Le gouvernement japonais a annoncé vendredi avoir officiellement demandé à la plateforme X de renforcer ses mesures contre la modification et la sexualisation d’images de personnes réelles à l’aide de l’intelligence artificielle. Cette démarche intervient dans un contexte de forte augmentation des contenus générés par l’IA sur le réseau social, en particulier des images altérées de manière inappropriée.
Avec plusieurs dizaines de millions d’utilisateurs au Japon, X est sous la surveillance accrue des autorités, qui s’inquiètent de la facilité avec laquelle de faux contenus peuvent être créés et diffusés. Le gouvernement a demandé à l’opérateur de la plateforme de présenter un plan concret pour remédier à cette situation et n’exclut pas d’émettre des recommandations fondées sur la législation japonaise relative à l’IA si aucune amélioration notable n’est observée.

« Nous allons accélérer les discussions tout en obtenant la coopération des ministères et agences concernés », a déclaré la ministre en charge de la stratégie en matière d’intelligence artificielle, Kimi Onoda, lors d’une conférence de presse tenue à l’issue d’une réunion du Conseil des ministres.
Dirigée par l’entrepreneur américain Elon Musk, la plateforme X a lancé l’an dernier son outil d’IA générative baptisé Grok, qui permet aux utilisateurs de manipuler des images à partir de simples instructions textuelles. L’utilisation abusive de ce service a conduit à la diffusion massive d’images sexuelles truquées représentant des personnes réelles, suscitant des inquiétudes croissantes sur le respect des droits individuels.
La création et la propagation de telles images peuvent en effet porter atteinte au droit à l’image et au droit à la réputation des personnes concernées. Face à ces dérives, plusieurs gouvernements à travers le monde, notamment en Grande-Bretagne, au Canada et en Malaisie, ont également signalé le problème et engagé des démarches à l’encontre de la plateforme.

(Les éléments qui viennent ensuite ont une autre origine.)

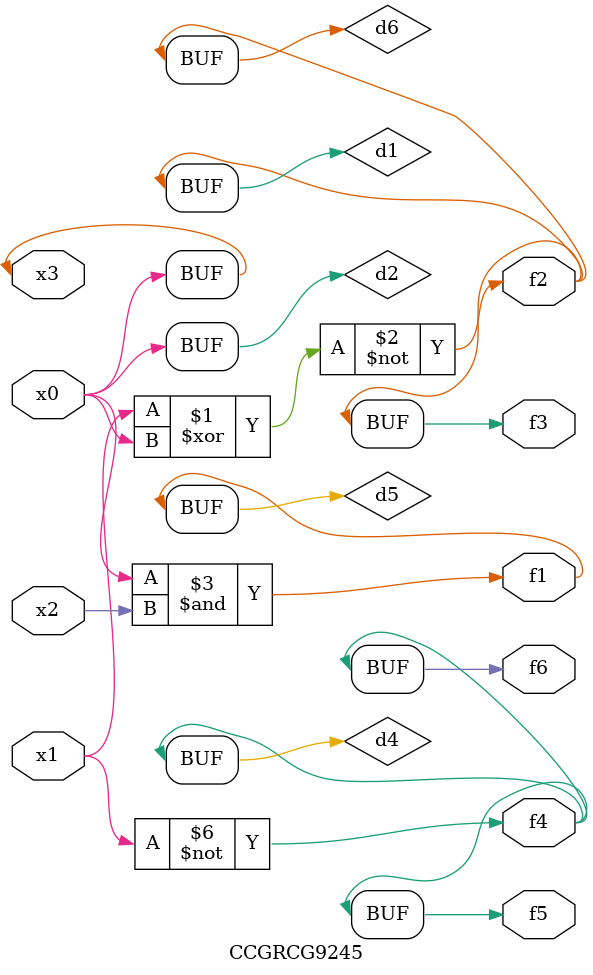
<source format=v>
module CCGRCG9245(
	input x0, x1, x2, x3,
	output f1, f2, f3, f4, f5, f6
);

	wire d1, d2, d3, d4, d5, d6;

	xnor (d1, x1, x3);
	buf (d2, x0, x3);
	nand (d3, x0, x2);
	not (d4, x1);
	nand (d5, d3);
	or (d6, d1);
	assign f1 = d5;
	assign f2 = d6;
	assign f3 = d6;
	assign f4 = d4;
	assign f5 = d4;
	assign f6 = d4;
endmodule

</source>
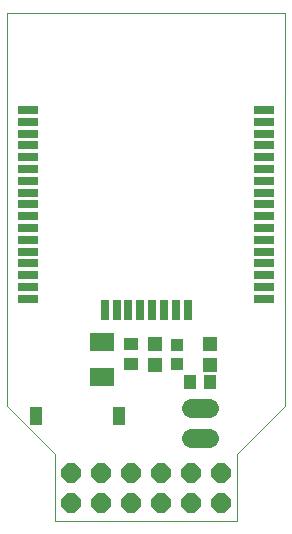
<source format=gts>
G75*
%MOIN*%
%OFA0B0*%
%FSLAX25Y25*%
%IPPOS*%
%LPD*%
%AMOC8*
5,1,8,0,0,1.08239X$1,22.5*
%
%ADD10C,0.00000*%
%ADD11R,0.08274X0.06306*%
%ADD12R,0.04652X0.04534*%
%ADD13C,0.06400*%
%ADD14OC8,0.06400*%
%ADD15R,0.03943X0.03943*%
%ADD16R,0.04337X0.04731*%
%ADD17R,0.04731X0.04337*%
%ADD18R,0.04337X0.05912*%
%ADD19R,0.07093X0.03156*%
%ADD20R,0.03156X0.07093*%
D10*
X0065100Y0041600D02*
X0065100Y0064000D01*
X0049100Y0080000D01*
X0049100Y0211100D01*
X0141900Y0211100D01*
X0141900Y0080000D01*
X0125900Y0064000D01*
X0125900Y0041600D01*
X0065100Y0041600D01*
D11*
X0080900Y0089694D03*
X0080900Y0101506D03*
D12*
X0098500Y0100745D03*
X0098500Y0093855D03*
X0116700Y0093855D03*
X0116700Y0100745D03*
D13*
X0116500Y0079500D02*
X0110500Y0079500D01*
X0110500Y0069500D02*
X0116500Y0069500D01*
D14*
X0120500Y0057800D03*
X0120500Y0047800D03*
X0110500Y0047800D03*
X0110500Y0057800D03*
X0100500Y0057800D03*
X0100500Y0047800D03*
X0090500Y0047800D03*
X0090500Y0057800D03*
X0080500Y0057800D03*
X0080500Y0047800D03*
X0070500Y0047800D03*
X0070500Y0057800D03*
D15*
X0105900Y0094150D03*
X0105900Y0100450D03*
D16*
X0110154Y0088000D03*
X0116846Y0088000D03*
D17*
X0090400Y0093954D03*
X0090400Y0100646D03*
D18*
X0086500Y0076800D03*
X0058941Y0076800D03*
D19*
X0056130Y0115731D03*
X0056130Y0119668D03*
X0056130Y0123605D03*
X0056130Y0127542D03*
X0056130Y0131479D03*
X0056130Y0135416D03*
X0056130Y0139353D03*
X0056130Y0143290D03*
X0056130Y0147227D03*
X0056130Y0151164D03*
X0056130Y0155101D03*
X0056130Y0159038D03*
X0056130Y0162975D03*
X0056130Y0166912D03*
X0056130Y0170849D03*
X0056130Y0174786D03*
X0056130Y0178723D03*
X0134870Y0178723D03*
X0134870Y0174786D03*
X0134870Y0170849D03*
X0134870Y0166912D03*
X0134870Y0162975D03*
X0134870Y0159038D03*
X0134870Y0155101D03*
X0134870Y0151164D03*
X0134870Y0147227D03*
X0134870Y0143290D03*
X0134870Y0139353D03*
X0134870Y0135416D03*
X0134870Y0131479D03*
X0134870Y0127542D03*
X0134870Y0123605D03*
X0134870Y0119668D03*
X0134870Y0115731D03*
D20*
X0109280Y0112187D03*
X0105343Y0112187D03*
X0101406Y0112187D03*
X0097469Y0112187D03*
X0093531Y0112187D03*
X0089594Y0112187D03*
X0085657Y0112187D03*
X0081720Y0112187D03*
M02*

</source>
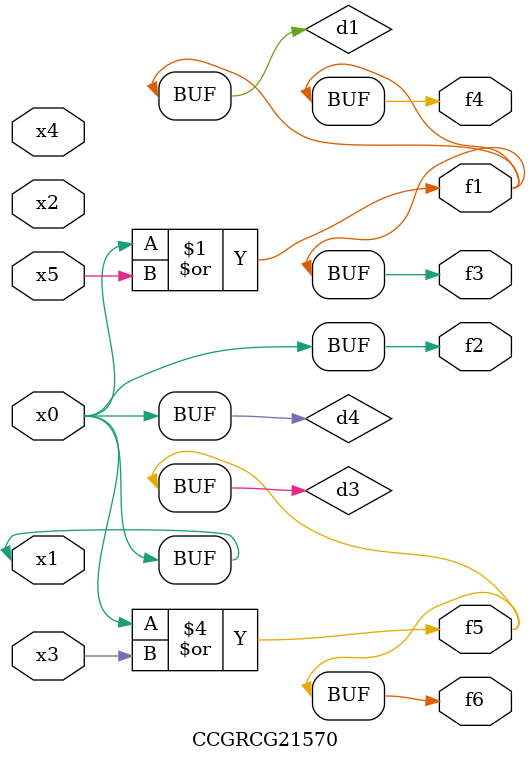
<source format=v>
module CCGRCG21570(
	input x0, x1, x2, x3, x4, x5,
	output f1, f2, f3, f4, f5, f6
);

	wire d1, d2, d3, d4;

	or (d1, x0, x5);
	xnor (d2, x1, x4);
	or (d3, x0, x3);
	buf (d4, x0, x1);
	assign f1 = d1;
	assign f2 = d4;
	assign f3 = d1;
	assign f4 = d1;
	assign f5 = d3;
	assign f6 = d3;
endmodule

</source>
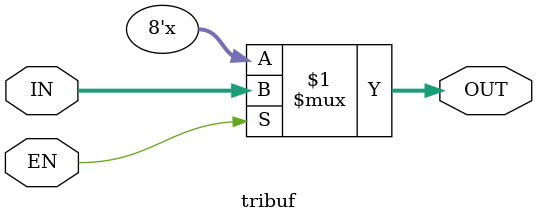
<source format=sv>
`timescale 1ns/1ns

module tribuf(IN, EN, OUT);

parameter SIZE = 8;

input [SIZE - 1:0] IN;
input EN;
output [SIZE - 1:0] OUT;

assign OUT = EN? IN : 8'bz;
endmodule
</source>
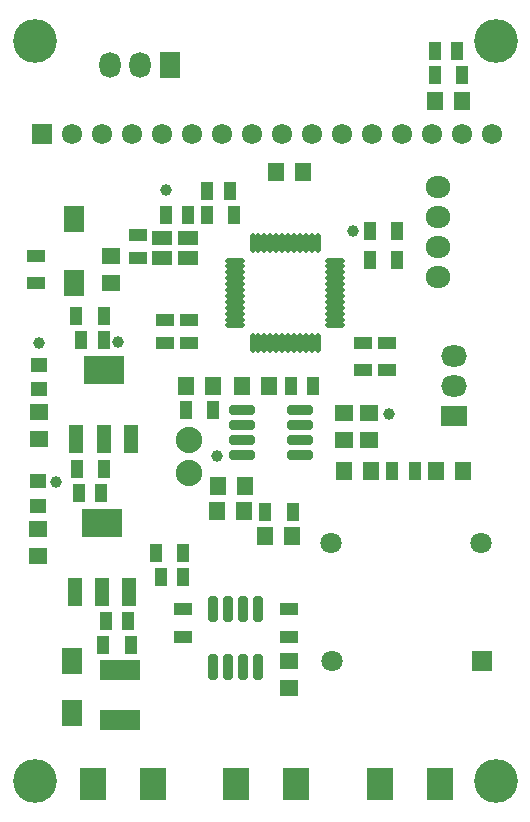
<source format=gts>
G04*
G04 #@! TF.GenerationSoftware,Altium Limited,Altium Designer,21.9.2 (33)*
G04*
G04 Layer_Color=8388736*
%FSTAX25Y25*%
%MOIN*%
G70*
G04*
G04 #@! TF.SameCoordinates,0F4E3B0E-42B1-4E8D-80DC-DAFE1E1038FA*
G04*
G04*
G04 #@! TF.FilePolarity,Negative*
G04*
G01*
G75*
%ADD35O,0.01981X0.06509*%
%ADD36O,0.06509X0.01981*%
%ADD37R,0.13595X0.09265*%
%ADD38R,0.04737X0.09265*%
%ADD39R,0.05800X0.06300*%
%ADD40R,0.04343X0.05918*%
%ADD41R,0.06300X0.05800*%
G04:AMPARAMS|DCode=42|XSize=85.56mil|YSize=31.62mil|CornerRadius=6.95mil|HoleSize=0mil|Usage=FLASHONLY|Rotation=180.000|XOffset=0mil|YOffset=0mil|HoleType=Round|Shape=RoundedRectangle|*
%AMROUNDEDRECTD42*
21,1,0.08556,0.01772,0,0,180.0*
21,1,0.07165,0.03162,0,0,180.0*
1,1,0.01391,-0.03583,0.00886*
1,1,0.01391,0.03583,0.00886*
1,1,0.01391,0.03583,-0.00886*
1,1,0.01391,-0.03583,-0.00886*
%
%ADD42ROUNDEDRECTD42*%
%ADD43R,0.06902X0.04540*%
G04:AMPARAMS|DCode=44|XSize=85.56mil|YSize=31.62mil|CornerRadius=6.95mil|HoleSize=0mil|Usage=FLASHONLY|Rotation=90.000|XOffset=0mil|YOffset=0mil|HoleType=Round|Shape=RoundedRectangle|*
%AMROUNDEDRECTD44*
21,1,0.08556,0.01772,0,0,90.0*
21,1,0.07165,0.03162,0,0,90.0*
1,1,0.01391,0.00886,0.03583*
1,1,0.01391,0.00886,-0.03583*
1,1,0.01391,-0.00886,-0.03583*
1,1,0.01391,-0.00886,0.03583*
%
%ADD44ROUNDEDRECTD44*%
%ADD45R,0.06706X0.08674*%
%ADD46R,0.13438X0.06902*%
%ADD47R,0.05524X0.05131*%
%ADD48R,0.06902X0.09068*%
%ADD49R,0.05918X0.04343*%
%ADD50O,0.08300X0.07300*%
%ADD51C,0.14600*%
%ADD52C,0.07099*%
%ADD53R,0.07099X0.07099*%
%ADD54C,0.08800*%
%ADD55O,0.07099X0.08674*%
%ADD56R,0.07099X0.08674*%
%ADD57O,0.08674X0.07099*%
%ADD58R,0.08674X0.07099*%
%ADD59R,0.08674X0.10642*%
%ADD60C,0.06784*%
%ADD61R,0.06784X0.06784*%
%ADD62C,0.03950*%
D35*
X0418673Y0299634D02*
D03*
X0420642D02*
D03*
X042261D02*
D03*
X0424579D02*
D03*
X0426547D02*
D03*
X0428516D02*
D03*
X0430484D02*
D03*
X0432453D02*
D03*
X0434421D02*
D03*
X043639D02*
D03*
X0438358D02*
D03*
X0440327D02*
D03*
Y0266366D02*
D03*
X0438358D02*
D03*
X043639D02*
D03*
X0434421D02*
D03*
X0432453D02*
D03*
X0430484D02*
D03*
X0428516D02*
D03*
X0426547D02*
D03*
X0424579D02*
D03*
X042261D02*
D03*
X0420642D02*
D03*
X0418673D02*
D03*
D36*
X0446134Y0293827D02*
D03*
Y0291858D02*
D03*
Y028989D02*
D03*
Y0287921D02*
D03*
Y0285953D02*
D03*
Y0283984D02*
D03*
Y0282016D02*
D03*
Y0280047D02*
D03*
Y0278079D02*
D03*
Y027611D02*
D03*
Y0274142D02*
D03*
Y0272173D02*
D03*
X0412866D02*
D03*
Y0274142D02*
D03*
Y027611D02*
D03*
Y0278079D02*
D03*
Y0280047D02*
D03*
Y0282016D02*
D03*
Y0283984D02*
D03*
Y0285953D02*
D03*
Y0287921D02*
D03*
Y028989D02*
D03*
Y0291858D02*
D03*
Y0293827D02*
D03*
D37*
X0369038Y0257329D02*
D03*
X0368538Y0206492D02*
D03*
D38*
X0359983Y0234298D02*
D03*
X0369038D02*
D03*
X0378094D02*
D03*
X0359483Y018346D02*
D03*
X0368538D02*
D03*
X0377593D02*
D03*
D39*
X04889Y02236D02*
D03*
X04799D02*
D03*
X04159Y0210399D02*
D03*
X04069D02*
D03*
X0416Y02186D02*
D03*
X0407D02*
D03*
X04319Y0202D02*
D03*
X04229D02*
D03*
X039651Y0252045D02*
D03*
X040551D02*
D03*
X04151Y02521D02*
D03*
X04241D02*
D03*
X04885Y0347D02*
D03*
X04795D02*
D03*
X0458151Y02236D02*
D03*
X0449151D02*
D03*
X04266Y03233D02*
D03*
X04356D02*
D03*
D40*
X039648Y0243951D02*
D03*
X0405535D02*
D03*
X0422972Y0210094D02*
D03*
X0432028D02*
D03*
X047274Y02237D02*
D03*
X046526D02*
D03*
X0479445Y0355578D02*
D03*
X04885D02*
D03*
X0479445Y0363666D02*
D03*
X0486925D02*
D03*
X0438889Y02521D02*
D03*
X0431409D02*
D03*
X0395524Y0196463D02*
D03*
X0386469D02*
D03*
X0395524Y0188375D02*
D03*
X0388043D02*
D03*
X0378028Y0165513D02*
D03*
X0368972D02*
D03*
X037724Y0173601D02*
D03*
X036976D02*
D03*
X0369038Y0275276D02*
D03*
X0359983D02*
D03*
X0369038Y0267189D02*
D03*
X0361558D02*
D03*
X0369093Y0224439D02*
D03*
X0360038D02*
D03*
X0368306Y0216351D02*
D03*
X0360826D02*
D03*
X0403547Y0317D02*
D03*
X0411027D02*
D03*
X0403547Y0308912D02*
D03*
X0412602D02*
D03*
X0457847Y03036D02*
D03*
X0466903D02*
D03*
X0457847Y02939D02*
D03*
X0466903D02*
D03*
X0397231Y0308845D02*
D03*
X0389751D02*
D03*
D41*
X04493Y0233849D02*
D03*
Y0242849D02*
D03*
X0457501Y0233849D02*
D03*
Y0242849D02*
D03*
X04307Y01605D02*
D03*
Y01515D02*
D03*
X03475Y0234464D02*
D03*
Y0243464D02*
D03*
X0347Y01955D02*
D03*
Y02045D02*
D03*
X03715Y02865D02*
D03*
Y02955D02*
D03*
D42*
X0415054Y0228924D02*
D03*
Y0233924D02*
D03*
Y0238924D02*
D03*
Y0243924D02*
D03*
X0434503D02*
D03*
Y0238924D02*
D03*
Y0233924D02*
D03*
Y0228924D02*
D03*
D43*
X0388569Y0294754D02*
D03*
Y0301447D02*
D03*
X0397231Y0294754D02*
D03*
Y0301447D02*
D03*
D44*
X04055Y0158256D02*
D03*
X04105D02*
D03*
X04155D02*
D03*
X04205D02*
D03*
Y0177744D02*
D03*
X04155D02*
D03*
X04105D02*
D03*
X04055D02*
D03*
D45*
X0359Y030763D02*
D03*
Y028637D02*
D03*
D46*
X03745Y0140792D02*
D03*
Y0157327D02*
D03*
D47*
X03475Y0250866D02*
D03*
Y0259134D02*
D03*
X0347Y0211902D02*
D03*
Y022017D02*
D03*
D48*
X0358639Y0143124D02*
D03*
Y0160447D02*
D03*
D49*
X04307Y0168472D02*
D03*
Y0177528D02*
D03*
X0395524D02*
D03*
Y0168472D02*
D03*
X0463415Y026641D02*
D03*
Y0257354D02*
D03*
X0455328Y0266382D02*
D03*
Y0257327D02*
D03*
X039749Y0266401D02*
D03*
Y0273882D02*
D03*
X0389403Y0266401D02*
D03*
Y0273882D02*
D03*
X03465Y028637D02*
D03*
Y0295425D02*
D03*
X0380574Y0294754D02*
D03*
Y0302234D02*
D03*
D50*
X04805Y02884D02*
D03*
Y02985D02*
D03*
Y03083D02*
D03*
Y03184D02*
D03*
D51*
X0499801Y0367D02*
D03*
X0346D02*
D03*
X0499801Y01205D02*
D03*
X0346D02*
D03*
D52*
X0494712Y0199753D02*
D03*
X0444712D02*
D03*
X0445Y01605D02*
D03*
D53*
X0495D02*
D03*
D54*
X03974Y0233924D02*
D03*
Y0222923D02*
D03*
D55*
X0371Y0359D02*
D03*
X0381D02*
D03*
D56*
X0391D02*
D03*
D57*
X04857Y02621D02*
D03*
Y02521D02*
D03*
D58*
Y02421D02*
D03*
D59*
X0481Y01195D02*
D03*
X0461D02*
D03*
X043325D02*
D03*
X041325D02*
D03*
X03855D02*
D03*
X03655D02*
D03*
D60*
X04985Y0336D02*
D03*
X04885D02*
D03*
X04785D02*
D03*
X04685D02*
D03*
X04485D02*
D03*
X04285D02*
D03*
X04185D02*
D03*
X03985D02*
D03*
X03885D02*
D03*
X03785D02*
D03*
X03585D02*
D03*
X03685D02*
D03*
X04085D02*
D03*
X04385D02*
D03*
X04585D02*
D03*
D61*
X03485D02*
D03*
D62*
X04069Y02286D02*
D03*
X03898Y03172D02*
D03*
X04643Y02428D02*
D03*
X0452Y03036D02*
D03*
X03475Y02665D02*
D03*
X03739Y02667D02*
D03*
X0353Y022D02*
D03*
M02*

</source>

Selon le Cabinet Office japonais, chargé de superviser la législation sur l’IA, la demande adressée à X vise avant tout à limiter les risques liés à la diffusion de faux contenus, devenus plus accessibles avec les outils d’intelligence artificielle générative. En réponse, X a assuré prendre des mesures pour supprimer les contenus illicites prioritaires, citant notamment les contenus pédopornographiques et les images de nudité non consensuelle.
Ce n’est pas la première fois que le Japon interpelle des acteurs majeurs de l’IA. L’an dernier, le gouvernement avait déjà demandé des ajustements à OpenAI concernant son générateur vidéo Sora, en raison de la création de vidéos ressemblant fortement aux animés japonais.